In any case, there were proclamations at the time of China unseating India as the world’s largest gold buyer and a whole lot of excited commentary, though fast forward to July of 2015, and, well, the price of gold slumped to a five year low, as did a lot of dama.

  1. Xi likes a British beer, now loads of Chinese do

Chinese President Xi Jinping’s recent UK visit garnered a lot of media attention within China, particularly a scene in which he and UK Prime Minister David Cameron downed a brew at the local pub.

What brew, I hear you ask? This was also the question on the minds of a lot of Chinese beer drinkers.

Greene King IPA was the brand of beer, and since then, predictably, orders from China have skyrocketed.

“It has just gone berserk.

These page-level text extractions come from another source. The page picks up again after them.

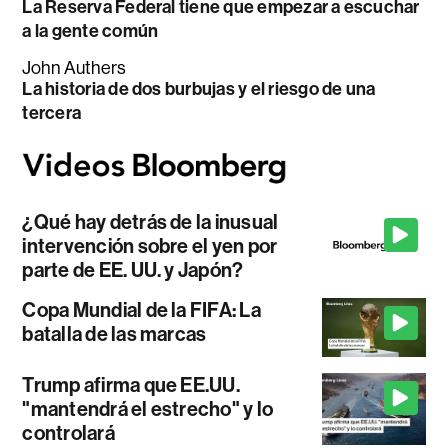
La Reserva Federal tiene que empezar a escuchar
a la gente común
John Authers
La historia de dos burbujas y el riesgo de una
tercera
¿Qué hay detrás de la inusual
intervención sobre el yen por
parte de EE. UU. y Japón?
Copa Mundial de la FIFA: La
batalla de las marcas
Trump afirma que EE.UU.
"mantendrá el estrecho" y lo
controlará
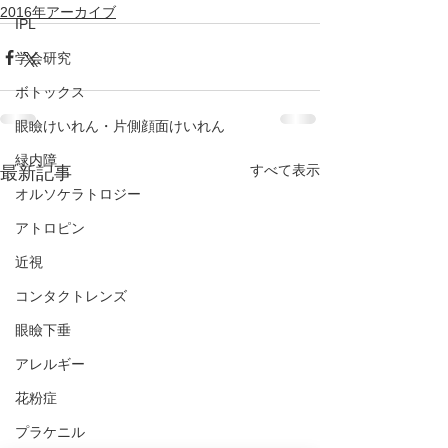
2016年アーカイブ
IPL
学会研究
ボトックス
眼瞼けいれん・片側顔面けいれん
緑内障
すべて表示
最新記事
オルソケラトロジー
アトロピン
近視
コンタクトレンズ
眼瞼下垂
アレルギー
花粉症
プラケニル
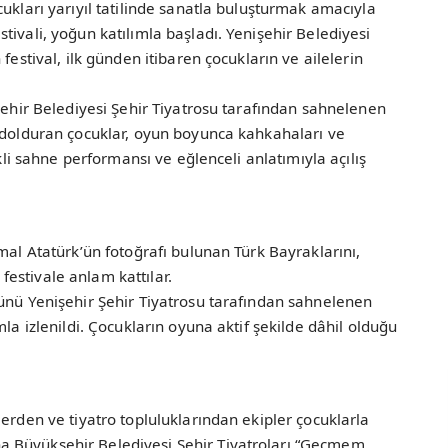
ukları yarıyıl tatilinde sanatla buluşturmak amacıyla
tivali, yoğun katılımla başladı. Yenişehir Belediyesi
festival, ilk günden itibaren çocukların ve ailelerin
kşehir Belediyesi Şehir Tiyatrosu tarafından sahnelenen
u dolduran çocuklar, oyun boyunca kahkahaları ve
nkli sahne performansı ve eğlenceli anlatımıyla açılış
mal Atatürk’ün fotoğrafı bulunan Türk Bayraklarını,
estivale anlam kattılar.
günü Yenişehir Şehir Tiyatrosu tarafından sahnelenen
mla izlenildi. Çocukların oyuna aktif şekilde dâhil olduğu
erden ve tiyatro topluluklarından ekipler çocuklarla
 Büyükşehir Belediyesi Şehir Tiyatroları “Geçmem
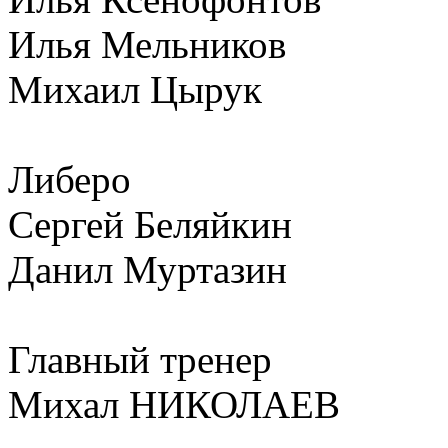
Илья Мельников
Михаил Цырук
Либеро
Сергей Беляйкин
Данил Муртазин
Главный тренер
Михал НИКОЛАЕВ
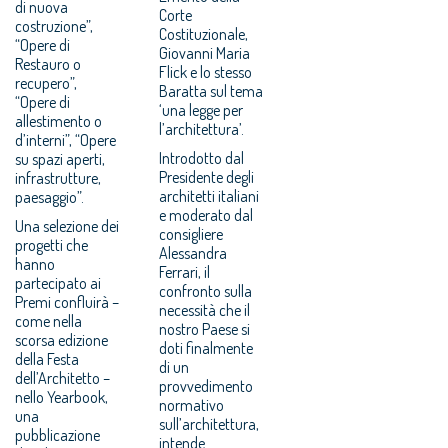
di nuova
Corte
costruzione”,
Costituzionale,
“Opere di
Giovanni Maria
Restauro o
Flick e lo stesso
recupero”,
Baratta sul tema
“Opere di
‘una legge per
allestimento o
l’architettura’.
d’interni”, “Opere
Introdotto dal
su spazi aperti,
Presidente degli
infrastrutture,
architetti italiani
paesaggio”.
e moderato dal
Una selezione dei
consigliere
progetti che
Alessandra
hanno
Ferrari, il
partecipato ai
confronto sulla
Premi confluirà –
necessità che il
come nella
nostro Paese si
scorsa edizione
doti finalmente
della Festa
di un
dell’Architetto –
provvedimento
nello Yearbook,
normativo
una
sull’architettura,
pubblicazione
intende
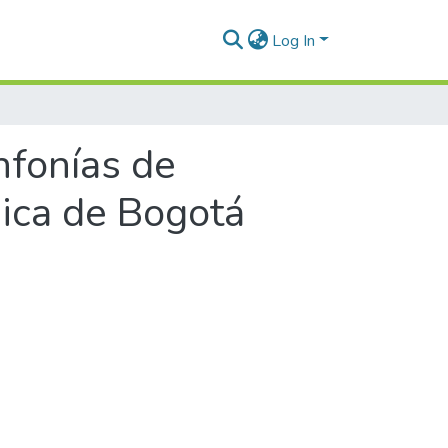
Log In
nfonías de
ica de Bogotá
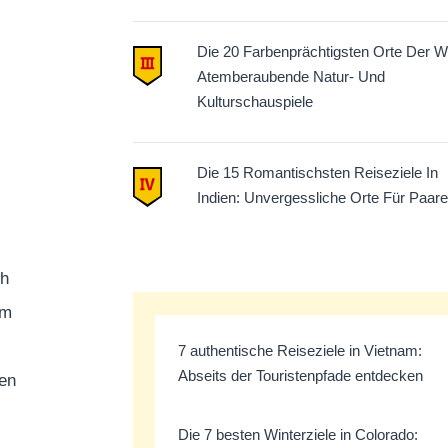
Die 20 Farbenprächtigsten Orte Der We
Atemberaubende Natur- Und
Kulturschauspiele
Die 15 Romantischsten Reiseziele In
Indien: Unvergessliche Orte Für Paare
ch
em
7 authentische Reiseziele in Vietnam:
Abseits der Touristenpfade entdecken
hen
Die 7 besten Winterziele in Colorado:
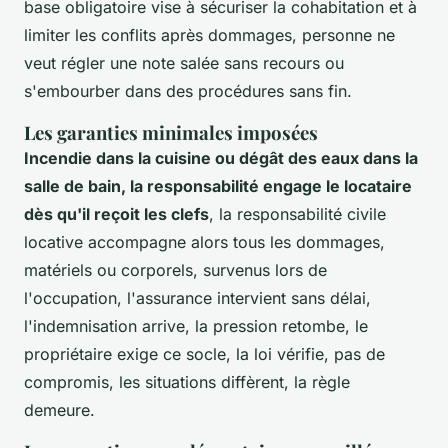
base obligatoire vise à sécuriser la cohabitation et à
limiter les conflits après dommages, personne ne
veut régler une note salée sans recours ou
s'embourber dans des procédures sans fin.
Les garanties minimales imposées
Incendie dans la cuisine ou dégât des eaux dans la
salle de bain, la responsabilité engage le locataire
dès qu'il reçoit les clefs
, la responsabilité civile
locative accompagne alors tous les dommages,
matériels ou corporels, survenus lors de
l'occupation, l'assurance intervient sans délai,
l'indemnisation arrive, la pression retombe, le
propriétaire exige ce socle, la loi vérifie, pas de
compromis, les situations diffèrent, la règle
demeure.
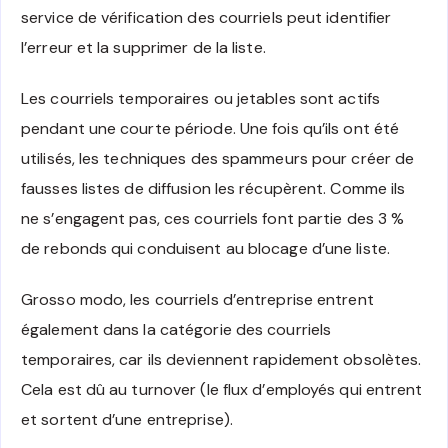
service de vérification des courriels peut identifier
l’erreur et la supprimer de la liste.
Les courriels temporaires ou jetables sont actifs
pendant une courte période. Une fois qu’ils ont été
utilisés, les techniques des spammeurs pour créer de
fausses listes de diffusion les récupèrent. Comme ils
ne s’engagent pas, ces courriels font partie des 3 %
de rebonds qui conduisent au blocage d’une liste.
Grosso modo, les courriels d’entreprise entrent
également dans la catégorie des courriels
temporaires, car ils deviennent rapidement obsolètes.
Cela est dû au turnover (le flux d’employés qui entrent
et sortent d’une entreprise).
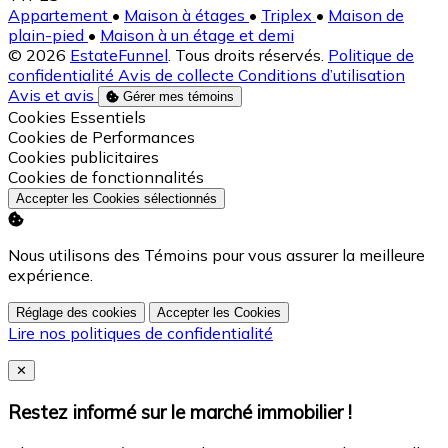
Appartement
•
Maison à étages
•
Triplex
•
Maison de
plain-pied
•
Maison à un étage et demi
© 2026
EstateFunnel
. Tous droits réservés.
Politique de
confidentialité
Avis de collecte
Conditions d’utilisation
Avis et avis
Gérer mes témoins
Activer
Cookies Essentiels
Activer
Cookies de Performances
Activer
Cookies publicitaires
Activer
Cookies de fonctionnalités
Accepter les Cookies sélectionnés
Nous utilisons des Témoins pour vous assurer la meilleure
expérience.
Réglage des cookies
Accepter les Cookies
Lire nos politiques de confidentialité
Close
✕
Restez informé sur le marché immobilier !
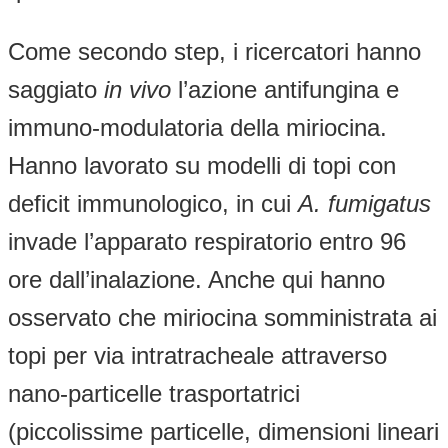
Come secondo step, i ricercatori hanno
saggiato
in vivo
l’azione antifungina e
immuno-modulatoria della miriocina.
Hanno lavorato su modelli di topi con
deficit immunologico, in cui
A. fumigatus
invade l’apparato respiratorio entro 96
ore dall’inalazione. Anche qui hanno
osservato che miriocina somministrata ai
topi per via intratracheale attraverso
nano-particelle trasportatrici
(piccolissime particelle, dimensioni lineari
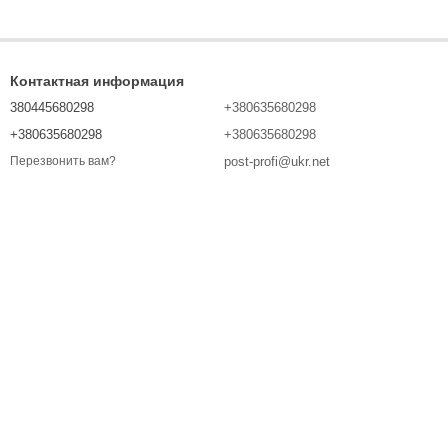
Контактная информация
380445680298
+380635680298
+380635680298
+380635680298
post-profi@ukr.net
Перезвонить вам?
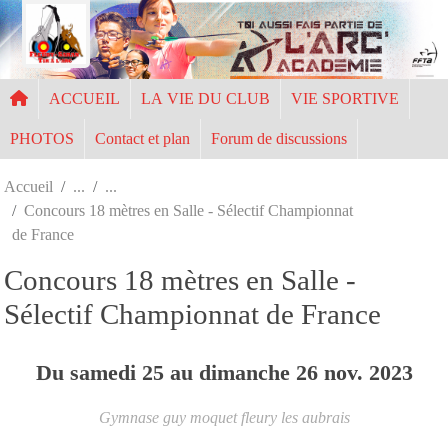
Panneau de gestion des cookies
ACCUEIL
LA VIE DU CLUB
VIE SPORTIVE
PHOTOS
Contact et plan
Forum de discussions
Accueil
Concours 18 mètres en Salle - Sélectif Championnat
de France
Concours 18 mètres en Salle -
Sélectif Championnat de France
Du
samedi
25
au
dimanche
26
nov.
2023
Gymnase guy moquet
fleury les aubrais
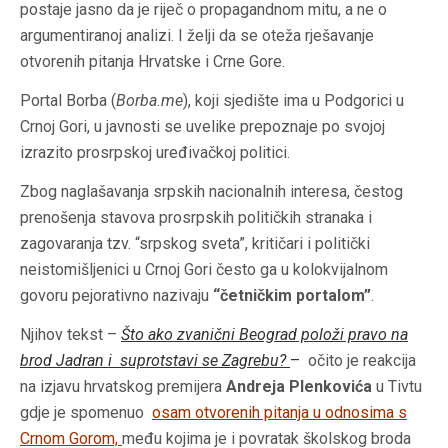
postaje jasno da je riječ o propagandnom mitu, a ne o
argumentiranoj analizi. I želji da se oteža rješavanje
otvorenih pitanja Hrvatske i Crne Gore.
Portal Borba (
Borba.me
), koji sjedište ima u Podgorici u
Crnoj Gori, u javnosti se uvelike prepoznaje po svojoj
izrazito prosrpskoj uređivačkoj politici.
Zbog naglašavanja srpskih nacionalnih interesa, čestog
prenošenja stavova prosrpskih političkih stranaka i
zagovaranja tzv. “srpskog sveta”, kritičari i politički
neistomišljenici u Crnoj Gori često ga u kolokvijalnom
govoru pejorativno nazivaju
“četničkim portalom”
.
Njihov tekst –
Što ako zvanični Beograd položi pravo na
brod Jadran i suprotstavi se Zagrebu?
–
očito je reakcija
na izjavu hrvatskog premijera
Andreja Plenkovića
u Tivtu
gdje je spomenuo
osam otvorenih pitanja u odnosima s
Crnom Gorom,
među kojima je i povratak školskog broda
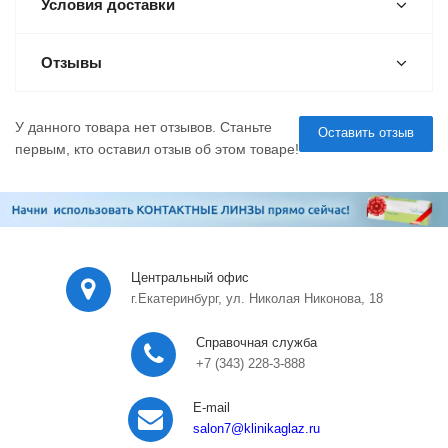
Условия доставки
Отзывы
У данного товара нет отзывов. Станьте
Оставить отзыв
первым, кто оставил отзыв об этом товаре!
Центральный офис
г.Екатеринбург, ул. Николая Никонова, 18
Справочная служба
+7 (343) 228-3-888
E-mail
salon7
@klinikaglaz.ru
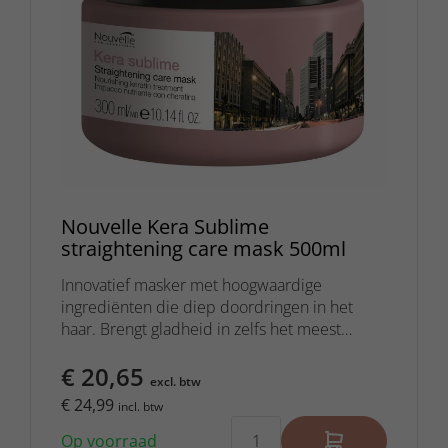
Nouvelle Kera Sublime
straightening care mask 500ml
Innovatief masker met hoogwaardige
ingrediënten die diep doordringen in het
haar. Brengt gladheid in zelfs het meest
weerbarstige haar.
€ 20,65
excl. btw
€ 24,99
incl. btw
Op voorraad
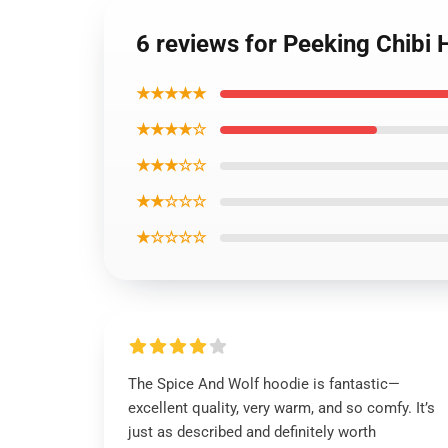
6 reviews for Peeking Chibi 
★★★★★
★★★★☆
★★★☆☆
★★☆☆☆
★☆☆☆☆
The Spice And Wolf hoodie is fantastic—
excellent quality, very warm, and so comfy. It’s
just as described and definitely worth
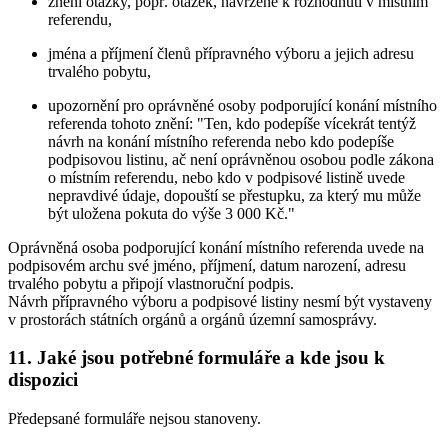
znění otázky, popř. otázek, navržené k rozhodnutí v místním
referendu,
jména a příjmení členů přípravného výboru a jejich adresu
trvalého pobytu,
upozornění pro oprávněné osoby podporující konání místního
referenda tohoto znění: "Ten, kdo podepíše vícekrát tentýž
návrh na konání místního referenda nebo kdo podepíše
podpisovou listinu, ač není oprávněnou osobou podle zákona
o místním referendu, nebo kdo v podpisové listině uvede
nepravdivé údaje, dopouští se přestupku, za který mu může
být uložena pokuta do výše 3 000 Kč."
Oprávněná osoba podporující konání místního referenda uvede na
podpisovém archu své jméno, příjmení, datum narození, adresu
trvalého pobytu a připojí vlastnoruční podpis.
Návrh přípravného výboru a podpisové listiny nesmí být vystaveny
v prostorách státních orgánů a orgánů územní samosprávy.
11. Jaké jsou potřebné formuláře a kde jsou k
dispozici
Předepsané formuláře nejsou stanoveny.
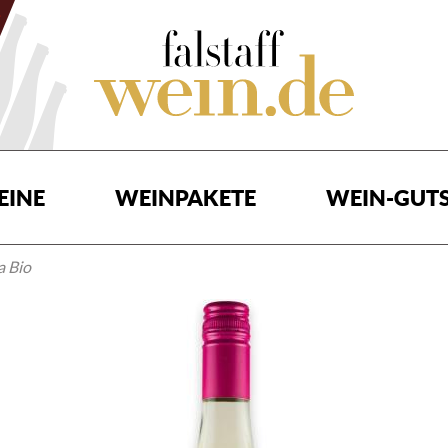
EINE
WEINPAKETE
WEIN-GUTS
a Bio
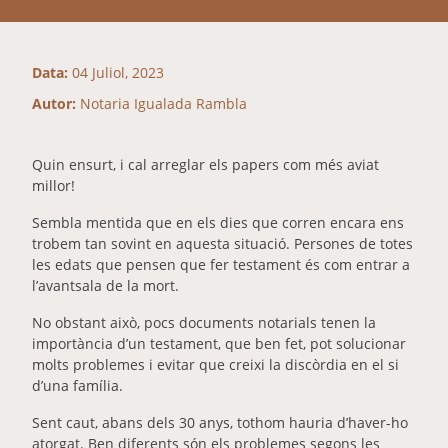
Data:
04 Juliol, 2023
Autor:
Notaria Igualada Rambla
Quin ensurt, i cal arreglar els papers com més aviat
millor!
Sembla mentida que en els dies que corren encara ens
trobem tan sovint en aquesta situació. Persones de totes
les edats que pensen que fer testament és com entrar a
l’avantsala de la mort.
No obstant això, pocs documents notarials tenen la
importància d’un testament, que ben fet, pot solucionar
molts problemes i evitar que creixi la discòrdia en el si
d’una família.
Sent caut, abans dels 30 anys, tothom hauria d’haver-ho
atorgat. Ben diferents són els problemes segons les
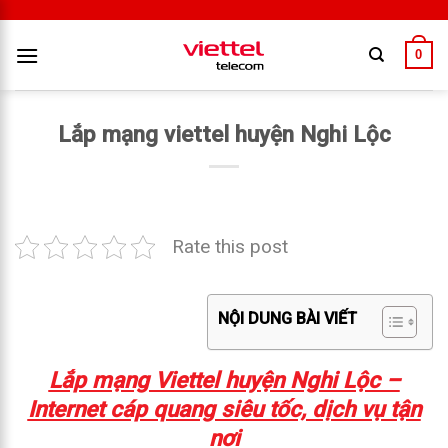
0
Lắp mạng viettel huyện Nghi Lộc
Rate this post
NỘI DUNG BÀI VIẾT
Lắp mạng Viettel huyện Nghi Lộc –
Internet cáp quang siêu tốc, dịch vụ tận
nơi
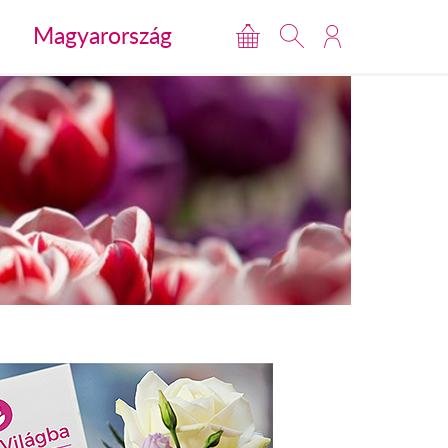
Magyarország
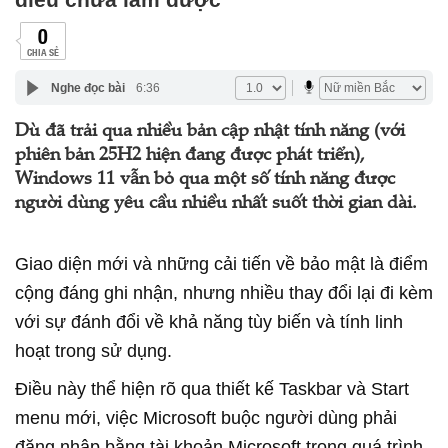
0
CHIA SẺ
Nghe đọc bài
6:36
Dù đã trải qua nhiều bản cập nhật tính năng (với
phiên bản 25H2 hiện đang được phát triển),
Windows 11 vẫn bỏ qua một số tính năng được
người dùng yêu cầu nhiều nhất suốt thời gian dài.
Giao diện mới và những cải tiến về bảo mật là điểm
cộng đáng ghi nhận, nhưng nhiều thay đổi lại đi kèm
với sự đánh đổi về khả năng tùy biến và tính linh
hoạt trong sử dụng.
Điều này thể hiện rõ qua thiết kế Taskbar và Start
menu mới, việc Microsoft buộc người dùng phải
đăng nhập bằng tài khoản Microsoft trong quá trình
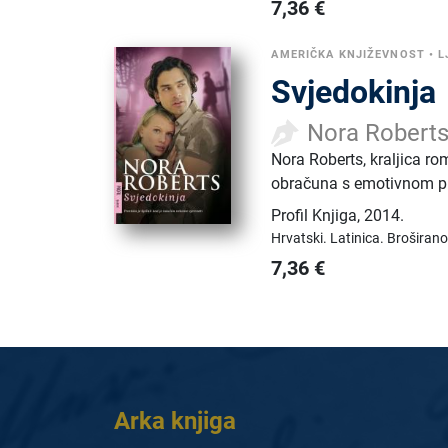
7,36
€
AMERIČKA KNJIŽEVNOST
•
L
Svjedokinja
Nora Robert
Nora Roberts, kraljica ro
obračuna s emotivnom prič
Profil Knjiga
,
2014.
Hrvatski.
Latinica.
Broširano
7,36
€
Arka knjiga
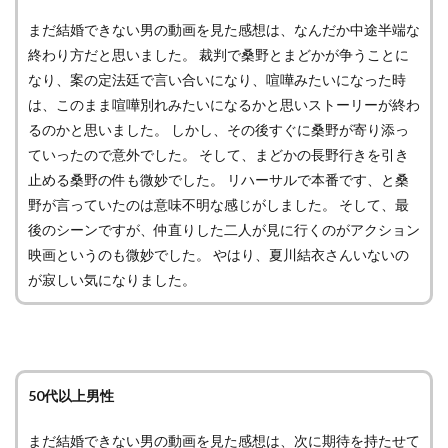
まだ結婚できない男の動画を見た感想は、なんだか中途半端な
終わり方だと思いました。 裁判で桑野とまどかが争うことに
なり、案の定法廷で言い合いになり、喧嘩みたいになった時
は、このまま喧嘩別れみたいになるかと思いストーリーが終わ
るのかと思いました。 しかし、その後すぐに桑野が寄り添っ
ていったので意外でした。 そして、まどかの長野行きを引き
止める桑野の件も微妙でした。 リハーサルで本番です、と桑
野が言っていたのは意味不明な感じがしました。 そして、最
後のシーンですが、仲直りした二人が見に行くのがアクション
映画というのも微妙でした。 やはり、夏川結衣さんいないの
が寂しい気になりました。
50代以上男性
まだ結婚できない男の動画を見た感想は、次に期待を持たせて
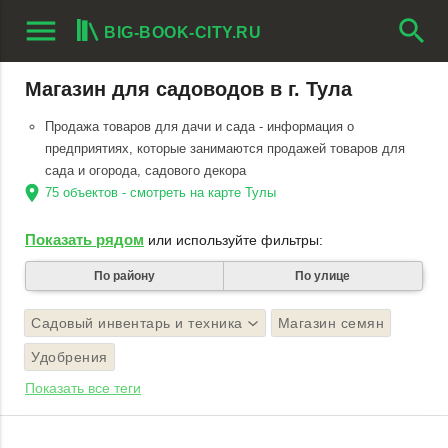
menu
search
BIG-BOOK-CITY.RU
Магазин для садоводов в г. Тула
Продажа товаров для дачи и сада - информация о
предприятиях, которые занимаются продажей товаров для
сада и огорода, садового декора
location_on
75 объектов - смотреть на карте Тулы
Показать рядом
или используйте фильтры:
По району
По улице
Садовый инвентарь и техника
Магазин семян
Удобрения
Показать все теги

It’s unbelievable,” the Guardian cited beer importer Peter Bloxham as saying. “We are now completely out of stock in our warehouse in Beijing of everything to do with Greene King,” he said.

  1. Nuke scare prompts Chinese to pass the salt

The other buying rushes listed here at least had some common sense to them—the dama thought gold was stable, not without cause. People wanted to try the beer Xi drank. The cruise ship was stuck at the small town, and so on. But when the Fukushima disaster wracked Japan and fears of nuclear contamination spread all the way to China (it’s worth pointing out here that the radiation was limited to Fukushima and surrounding areas, with some concerns over leakage into the sea which later proved less severe than first thought) consumers reacted somewhat irrationally.

They bought salt. Lots and lots of salt. Didn’t matter that radiation levels hadn’t risen in any Chinese cities, citizens didn’t seem to believe the official pronouncements. It also didn’t matter that iodized salt doesn’t actually do anything to help with radiation, the rumors had begun to spread, and salt was the name of the game.